▶ [Exercise details] Please write out all the entries exactly, without the pictures.

(Records from a data collection)
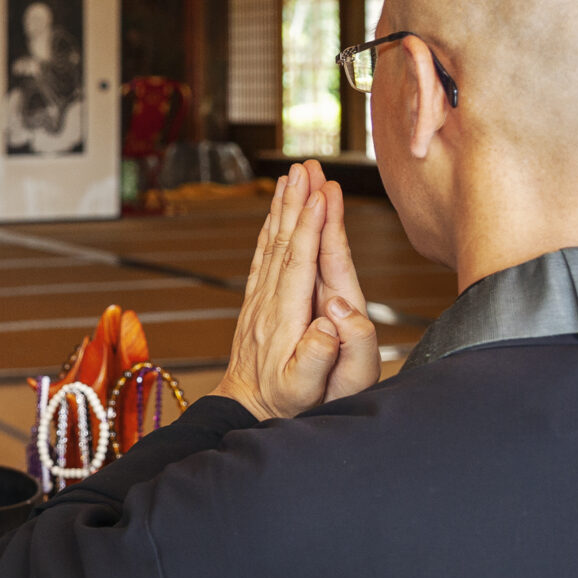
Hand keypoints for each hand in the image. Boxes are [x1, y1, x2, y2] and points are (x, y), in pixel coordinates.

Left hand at [214, 162, 379, 420]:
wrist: (248, 409)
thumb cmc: (285, 404)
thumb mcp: (303, 390)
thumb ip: (316, 358)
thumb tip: (329, 322)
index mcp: (285, 318)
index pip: (299, 263)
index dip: (310, 228)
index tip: (321, 195)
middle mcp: (270, 302)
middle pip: (284, 243)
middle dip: (297, 203)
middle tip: (308, 167)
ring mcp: (261, 300)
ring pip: (272, 244)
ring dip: (283, 207)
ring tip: (294, 175)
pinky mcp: (258, 301)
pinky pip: (264, 256)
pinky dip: (271, 229)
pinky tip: (277, 211)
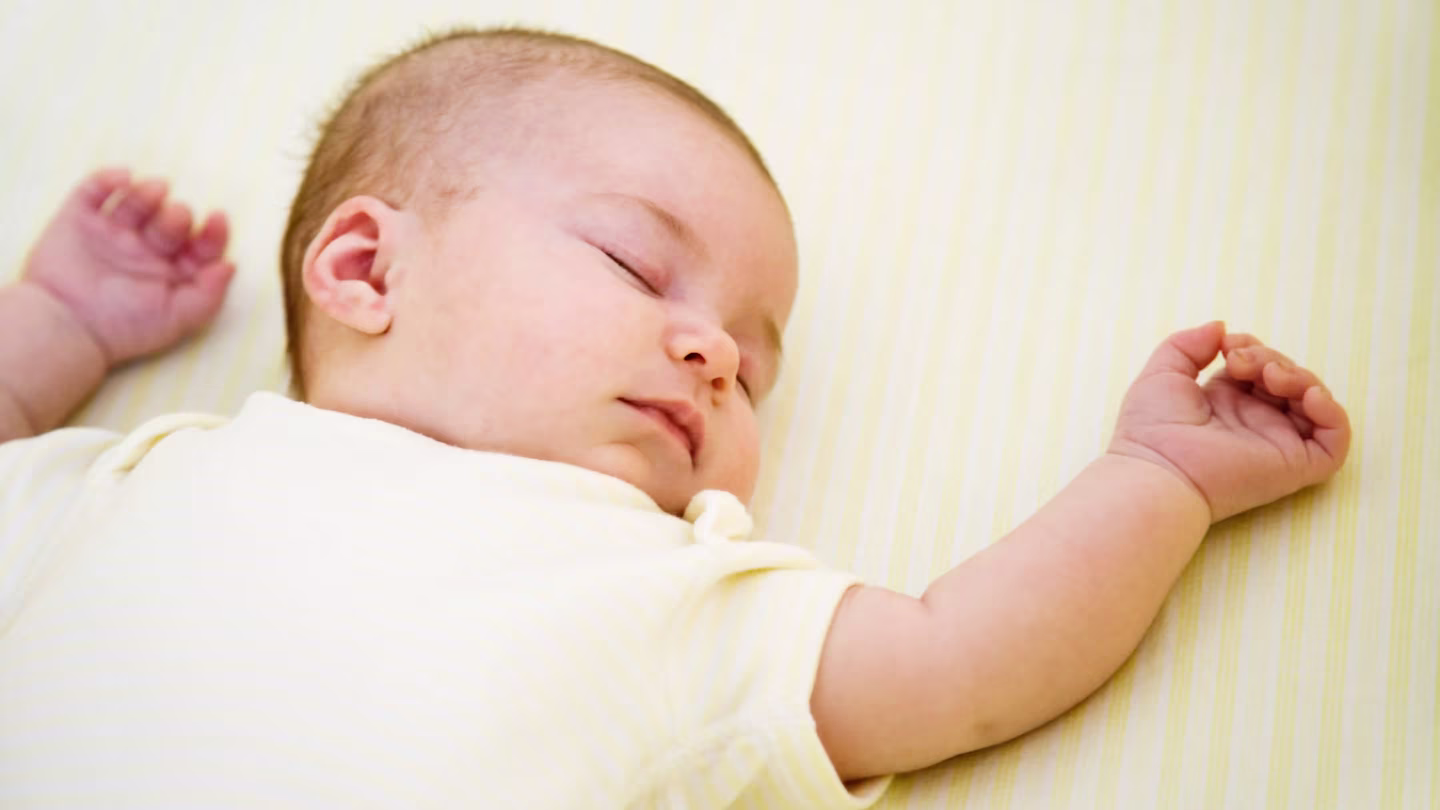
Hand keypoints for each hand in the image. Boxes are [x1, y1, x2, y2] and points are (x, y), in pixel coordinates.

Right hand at [20, 167, 235, 365]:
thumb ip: (210, 293)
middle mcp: (146, 248)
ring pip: (137, 200)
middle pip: (172, 220)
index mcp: (173, 270)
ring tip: (155, 190)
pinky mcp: (79, 221)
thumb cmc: (125, 329)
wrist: (65, 327)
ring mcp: (113, 232)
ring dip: (149, 192)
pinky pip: (94, 190)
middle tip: (174, 217)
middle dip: (178, 214)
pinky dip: (108, 178)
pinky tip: (123, 178)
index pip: (202, 244)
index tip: (218, 218)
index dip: (213, 231)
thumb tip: (232, 264)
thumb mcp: (178, 318)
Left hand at [1106, 321, 1350, 522]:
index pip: (1259, 367)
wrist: (1156, 468)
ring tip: (1269, 376)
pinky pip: (1334, 441)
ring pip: (1313, 402)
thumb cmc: (1150, 428)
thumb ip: (1189, 344)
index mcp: (1226, 404)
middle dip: (1271, 358)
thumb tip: (1221, 326)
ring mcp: (1276, 444)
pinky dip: (1332, 413)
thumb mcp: (1163, 372)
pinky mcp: (1294, 466)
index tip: (1228, 344)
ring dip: (1299, 376)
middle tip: (1239, 361)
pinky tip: (1308, 395)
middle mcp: (1254, 423)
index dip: (1253, 347)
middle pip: (1288, 378)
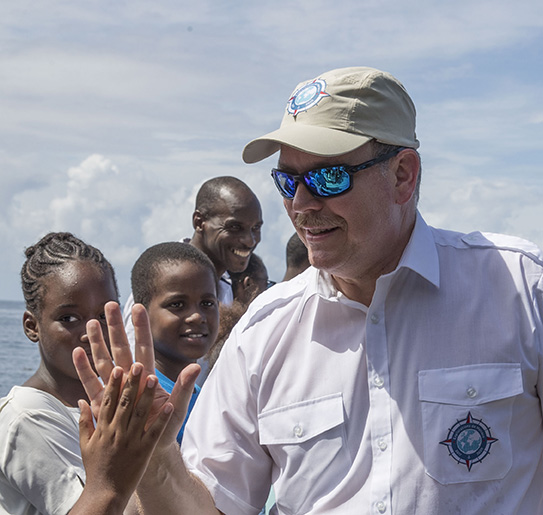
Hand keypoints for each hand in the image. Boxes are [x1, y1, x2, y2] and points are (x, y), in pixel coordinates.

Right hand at [71, 363, 172, 513]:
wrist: (105, 493)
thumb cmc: (96, 467)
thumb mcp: (85, 443)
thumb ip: (84, 421)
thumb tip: (81, 401)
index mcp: (102, 428)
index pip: (108, 401)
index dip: (114, 384)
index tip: (119, 367)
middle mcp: (116, 431)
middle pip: (125, 402)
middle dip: (132, 383)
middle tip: (138, 365)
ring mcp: (130, 440)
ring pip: (140, 413)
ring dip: (148, 395)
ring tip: (155, 378)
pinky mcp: (143, 451)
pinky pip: (154, 432)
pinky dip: (162, 419)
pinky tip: (169, 405)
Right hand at [72, 301, 198, 448]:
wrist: (149, 448)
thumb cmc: (165, 425)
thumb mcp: (177, 406)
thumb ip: (184, 386)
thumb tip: (196, 366)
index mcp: (148, 376)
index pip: (144, 346)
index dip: (141, 328)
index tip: (138, 307)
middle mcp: (131, 378)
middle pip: (121, 348)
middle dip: (115, 327)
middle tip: (109, 305)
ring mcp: (115, 388)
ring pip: (104, 360)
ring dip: (97, 342)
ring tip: (92, 322)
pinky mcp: (102, 402)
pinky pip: (92, 382)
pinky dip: (84, 368)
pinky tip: (78, 352)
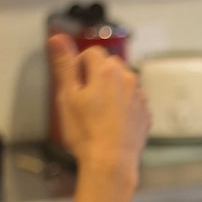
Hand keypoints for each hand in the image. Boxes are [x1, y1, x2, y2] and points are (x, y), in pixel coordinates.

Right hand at [46, 34, 150, 166]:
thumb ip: (63, 64)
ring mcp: (139, 97)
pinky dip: (123, 107)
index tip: (73, 83)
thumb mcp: (67, 96)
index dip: (79, 65)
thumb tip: (56, 38)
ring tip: (97, 113)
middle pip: (110, 66)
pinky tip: (111, 123)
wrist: (111, 163)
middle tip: (83, 98)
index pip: (91, 52)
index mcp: (106, 71)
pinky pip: (133, 102)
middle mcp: (127, 79)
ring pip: (123, 83)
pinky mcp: (145, 114)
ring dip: (111, 90)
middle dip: (96, 75)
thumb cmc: (86, 132)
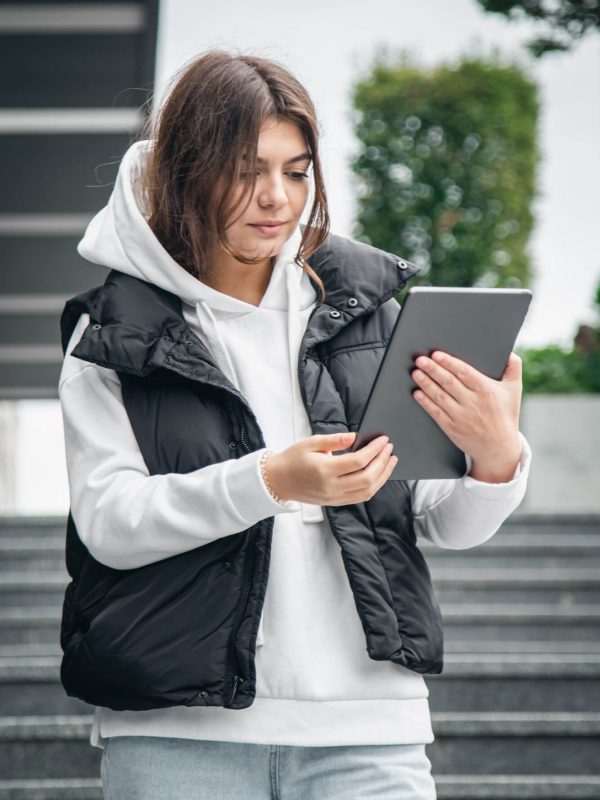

▶ [Output for this exercise]
Hand keypoints for each hand in the image. Boxes are [x1, y1, x2, y2] and points are (x, y), in pixel coordinates.

Left hand at [214, 162, 379, 420]:
wrist: (248, 409)
thumb cmc: (285, 404)
thumb mcp: (303, 390)
thumb ip: (316, 358)
thumb tip: (329, 322)
index mcp: (285, 318)
index pip: (299, 263)
index dip: (310, 228)
index tip: (321, 195)
middle mcp: (270, 302)
middle pip: (284, 243)
middle dip: (297, 203)
middle tip: (308, 167)
ring mcp: (261, 300)
ring pip: (272, 244)
ring dip: (283, 207)
ring tip: (294, 175)
pinky mcp: (258, 301)
pinky pip: (264, 256)
pinky dip: (271, 229)
pinky tip: (277, 211)
Hand keypoints for each hand in the image. Boxes are [x1, y1, x2, y2] and points are (x, y), in pixel coordinates.

Right hand at [20, 167, 235, 365]:
thumb ip: (210, 293)
middle mcp: (146, 248)
ring pip: (137, 200)
middle pip: (172, 220)
index mcp: (173, 270)
ring tip: (155, 190)
pinky mcp: (79, 221)
thumb cmc: (125, 329)
wrist: (65, 327)
ring mcp: (113, 232)
ring dip: (149, 192)
pinky pip: (94, 190)
middle tip: (174, 217)
middle dip: (178, 214)
pinky dip: (108, 178)
pinky tip: (123, 178)
index pip: (202, 244)
index tip: (218, 218)
index dip: (213, 231)
thumb tip: (232, 264)
thumb mcp: (178, 318)
Left hand at [1106, 321, 1350, 522]:
index pip: (1259, 367)
wrist: (1156, 468)
ring tip: (1269, 376)
pinky pip: (1334, 441)
ring pip: (1313, 402)
thumb cmc: (1150, 428)
thumb ip: (1189, 344)
index mcp: (1226, 404)
middle dip: (1271, 358)
thumb tip: (1221, 326)
ring mcp: (1276, 444)
pinky dip: (1332, 413)
thumb mcp: (1163, 372)
pinky mcp: (1294, 466)
index tip: (1228, 344)
ring dip: (1299, 376)
middle tip: (1239, 361)
pinky tip: (1308, 395)
middle mcp: (1254, 423)
index dip: (1253, 347)
middle pip: (1288, 378)
Hand keypoints for each hand in the image. Boxes are [x1, y1, x2, y2] and points are (x, y), in pixel coordinates.

Right hand at [71, 363, 172, 513]:
wrist: (105, 493)
thumb cmc: (96, 467)
thumb mcp: (85, 443)
thumb ip: (84, 421)
thumb tip: (81, 401)
index mcp: (102, 428)
index pip: (108, 401)
index dip: (114, 384)
index tip: (119, 367)
middle mcp: (116, 431)
middle pip: (125, 402)
middle dip: (132, 383)
middle tip: (138, 365)
ring mcp: (130, 440)
ring pip: (140, 413)
ring dip: (148, 395)
ring tip: (155, 378)
pinky mcp: (143, 451)
pinky pip: (154, 432)
pinky dip: (162, 419)
pinky tip: (169, 405)
Right hand at [72, 301, 198, 448]:
wrist: (149, 448)
thumb cmc: (165, 425)
thumb mcp: (177, 406)
thumb ip: (184, 386)
thumb tip: (196, 366)
index mcp: (148, 376)
index pip: (144, 346)
index dip: (141, 328)
index tip: (138, 307)
middle mcp: (131, 378)
middle pip: (121, 348)
middle dip: (115, 327)
middle tip: (109, 305)
ring mcp: (115, 388)
ring pip: (104, 360)
ring dip: (97, 342)
ring tip: (92, 322)
pinky mcp: (102, 402)
pinky pip: (92, 382)
pinky dip: (84, 368)
pinky tip: (78, 352)
Hand keypoints for each hand in the image. Boxes are [x1, y1, x2, y2] and points are (x, y), in pixel coordinates.

Right hand at [46, 34, 150, 166]:
thumb ip: (63, 64)
ring mcp: (139, 97)
pinky dip: (123, 107)
index tip: (73, 83)
thumb mcp: (67, 96)
index dip: (79, 65)
thumb tip: (56, 38)
ring tip: (97, 113)
middle pip: (110, 66)
pinky tip: (111, 123)
wrist: (111, 163)
middle tip: (83, 98)
index pip: (91, 52)
index mcp: (106, 71)
pinky pip: (133, 102)
middle mcp: (127, 79)
ring pip: (123, 83)
pinky mcp: (145, 114)
ring dip: (111, 90)
middle dip: (96, 75)
thumb cmc: (86, 132)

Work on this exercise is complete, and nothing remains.